The Encarta World Dictionary defines "abiku" as:

[a] West Africa reincarnated being: a spirit in the form of a child who must repeatedly die and be reborn

With this in mind, it might seem that Clarke is speaking to the dead spirit, welcoming it. However, this definition may be used in the poem metaphorically.

The setting is a home—the speaker's home. He encourages the spirit to go where it must:

Coming and going these several seasons,

Do stay out on the baobab tree,

Follow where you please your kindred spirits

If indoors is not enough for you...

...but even with this said, the speaker goes on to describe the abode. He is honest in his assessment of the physical structure. The thatched roof leaks when the rain is hard ("when flood brim the banks"), and bats and owls break through the eaves at night by ripping into the roof's covering. When the harmattan...

a dust-laden wind on the Atlantic coast of Africa in some seasons...

...arrives, the chance is much greater of the walls going up in smoke and fire because the blaze used to dry the fish whips about with the gusts of wind.

The speaker describes a humble home that does not offer much in the way of material substance: it struggles to survive the elements and nature's creatures. However, within these walls, there are those who will welcome the "child." The speaker may well be addressing a literal "child," one that has lost home and family and is being invited to stay. (And if not, he is still extending his invitation—but to a ghostly child that forever wanders, offering it a place where it might rest.)

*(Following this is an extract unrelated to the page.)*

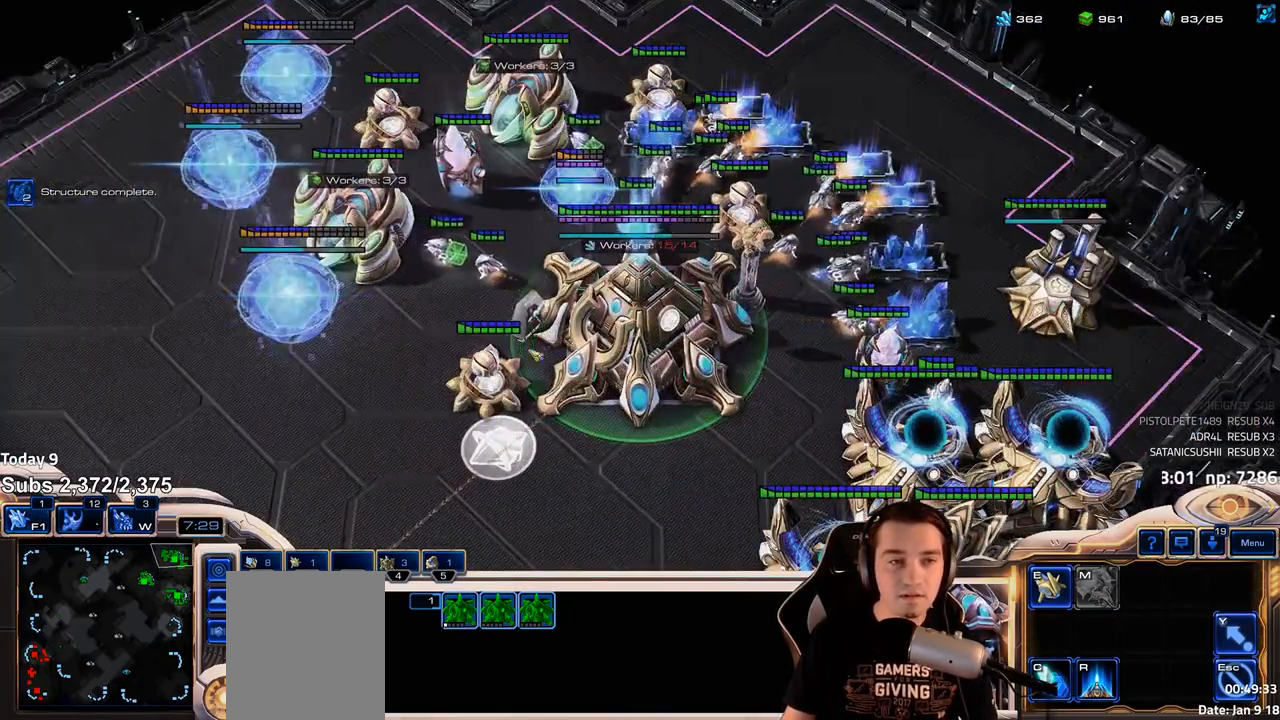
{"keys": [], "events": [[67, "4", "down"], [133, "4", "up"]]}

I would suggest (my interpretation) that the theme of the poem is home: there is always a place for you at our fire, however humble. The setting is presented in such a way that the invitation is a modest one, but genuine—no promise is made of great comfort or lavish appointments. But the speaker is suggesting that the willing, kind and welcoming people that live within, however poor and fragile the house may be, offer not material substance as much as emotional substance: support, concern and love. In these things, they have a great supply—

For..."many more mouths gladden the heart."